It’s easy for me to put things off… but Friday I realized it is time… so, I opened the urn, took a deep breath.. these pieces of gravel (that’s what it looked like to me anyways), were the remains of my precious son…

Those first few years after he died, I couldn’t let even a pince be taken…I just couldn’t, it’s all I have left of him. Now, I felt part of him wanted to be free… I I gathered the container I had bought to release the ashes last year… opened up the necklace I bought last year to put ashes in… and also the keychain. I put a few pinches of the ashes in each and closed them up.

I then took one of the wish papers I had saved from last year… grabbed a magjc marker and just wrote, “Wesly you are free... free to be with the birds and butterflies. We will always love you and be with you."

I then brought the ash container, wish paper and lighter out to his rock garden and lit the wish paper. If flew up, swirling around our trees, it was beautiful... I took the ash container and sprinkled it over the ash garden.

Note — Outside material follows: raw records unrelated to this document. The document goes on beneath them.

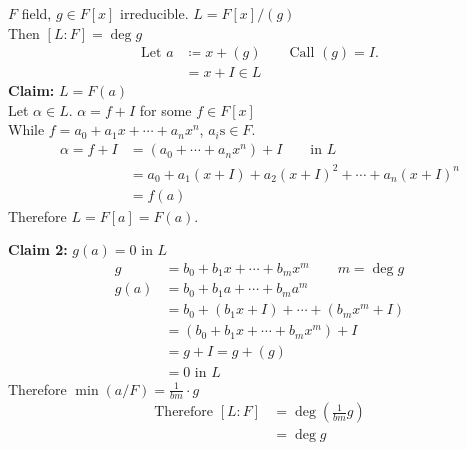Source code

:\prop $F$ field, $g\in F[x]$ irreducible.  $L=F[x]/(g)$ \\
Then $[L:F]=\deg g$ \\
\pf\vspace{-\baselineskip}
\begin{align*}
\text{Let } a &\coloneqq x + (g) \qquad\text{Call $(g)=I$.} \\
&= x + I \in L
\end{align*}
\textbf{Claim:} $L=F(a)$ \\
\pf Let $\alpha\in L$.  $\alpha=f+I$ for some $f\in F[x]$ \\
While $f=a_0+a_1x+\dotsb+a_nx^n$, $a_i\text{s}\in F$.
\begin{align*}
\alpha = f + I &= (a_0+\dotsb+a_nx^n) + I \qquad\text{in $L$} \\
&= a_0 + a_1(x+I) + a_2(x+I)^2 + \dotsb + a_n(x+I)^n \\
&= f(a) 
\end{align*}
Therefore $L=F[a]=F(a)$.

\textbf{Claim 2:} $g(a)=0$ in $L$ \\
\pf\vspace{-\baselineskip}
\begin{align*}
g &= b_0 + b_1x + \dotsb + b_mx^m \qquad m=\deg g \\
g(a) &= b_0 + b_1a + \dotsb + b_ma^m \\
&= b_0 + (b_1x+I) + \dotsb + (b_mx^m+I) \\
&= (b_0+b_1x+\dotsb+b_mx^m) + I \\
&= g + I = g + (g) \\
&= \text{$0$ in $L$}
\end{align*}
Therefore $\min(a/F)=\frac{1}{bm}\cdot g$
\begin{align*}
\text{Therefore } [L:F] &= \deg(\tfrac{1}{bm}g) \\
&= \deg g
\end{align*}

I then just sat on the bench and just talked to Wesly, letting him know how much I loved and also missed him still. The ashes sparkled as I admired the rock garden. At first I saw a few butterflies flying around. Then, a beautiful blue dragonfly just hovered around the bench I was sitting at. It was so pretty. I smiled, feeling Wesly’s presence with the dragonfly and butterflies. Thank you Wesly for your signs today.

I now wear the necklace engraved with his name and “always in my heart”.

Yes, it could have been much more formal, but I wanted it to be about just Wesly and me that day. it was simple, yet so powerful to me. Something I will always treasure. Yes Wesly, you will always be in my heart and I will always love you hun.